Weekly Best-Of

Been crazy-busy this week, so I only had a chance to really enjoy four articles. Hope you enjoy them, too.

  1. Tomorrow’s Web Type Today

    Elliott Jay Stocks has been on a tear lately publishing three articles about what’s possible on the bleeding edge of Web type with his Tomorrow’s Web Type Today series. Definitely some good inspiration here to check out what’s possible with some Open Type features on the web.

  2. Why Flipping Through Paper-Like Pages Endures in the Digital World

    I’m no fan of the skeumorphic page-flipping effect found in iBooks for the iPad, but Marco shares some thoughts on why he implemented this in his latest release of Instapaper. > The most ‘authentic’ web-article advancement method, to me, is just scrolling. But I can’t deny that I like pagination better.
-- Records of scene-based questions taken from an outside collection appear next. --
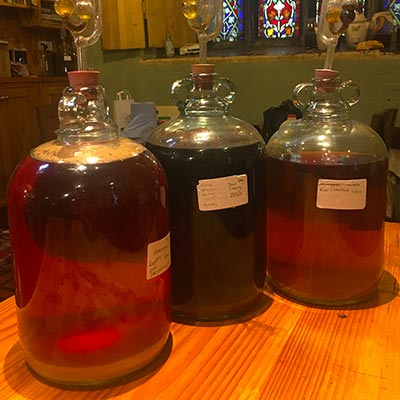
Identify the location of stained glass. Image resolution: width=400 pixels, height=400 pixels. (283, 13), (229, 16).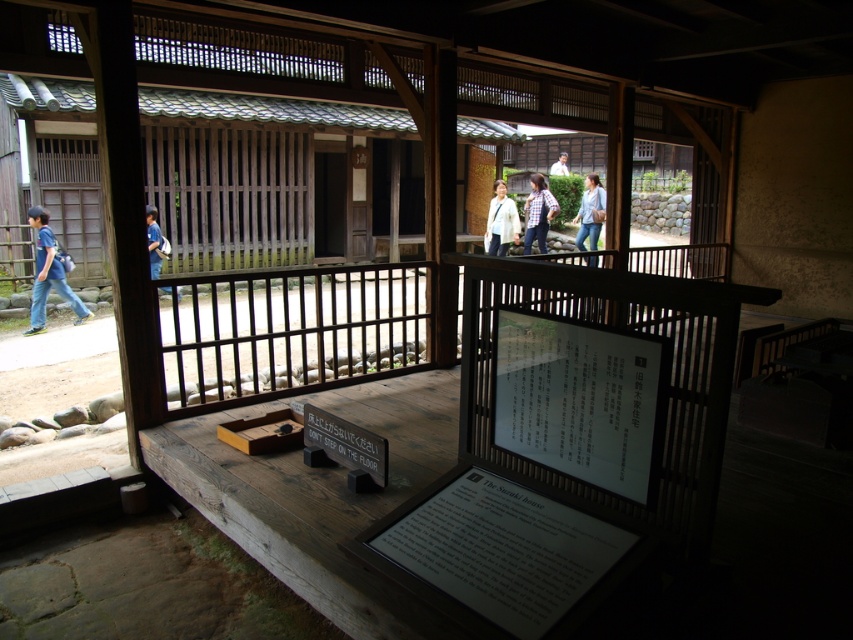
Is white paper at center closer to camera compared to blue fabric backpack at left?

Yes, it is.

Can you confirm if white paper at center is shorter than blue fabric backpack at left?

Indeed, white paper at center has a lesser height compared to blue fabric backpack at left.

Locate an element on the screen. This screenshot has width=853, height=640. white paper at center is located at coordinates (582, 401).

Can you confirm if white matte jacket at center is shorter than white matte shirt at upper center?

In fact, white matte jacket at center may be taller than white matte shirt at upper center.

Is white matte jacket at center bigger than white matte shirt at upper center?

Incorrect, white matte jacket at center is not larger than white matte shirt at upper center.

Is point (490, 225) positioned before point (558, 160)?

Yes.

What are the coordinates of `white matte jacket at center` in the screenshot? It's located at [x=502, y=221].

Is wooden signboard at center taller than blue fabric backpack at left?

In fact, wooden signboard at center may be shorter than blue fabric backpack at left.

Does point (482, 576) come closer to viewer compared to point (33, 323)?

That is True.

Locate an element on the screen. The width and height of the screenshot is (853, 640). wooden signboard at center is located at coordinates tap(503, 548).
Scrolling through long articles just feels tedious.

  3. The bulk of all human utterances is plagiarism

    In a letter to Helen Keller in 1903, Mark Twain sums up why all of human knowledge is plagiarism of one form or another: > …ninety-nine parts of all things that proceed from the intellect are plagiarisms, pure and simple; and the lesson ought to make us modest.

  4. What Is and Is Not A Technology Company

    I never even thought about it before reading this, but Alex Payne of Simple explains what it means to be a technology company, and why many – such as Zappos, Google, Amazon, and many others – aren’t technology companies at all. > Put more crudely: sticking feathers up your butt does not make you a chicken, and having an engineer or a data scientist on staff does not make you a technology company.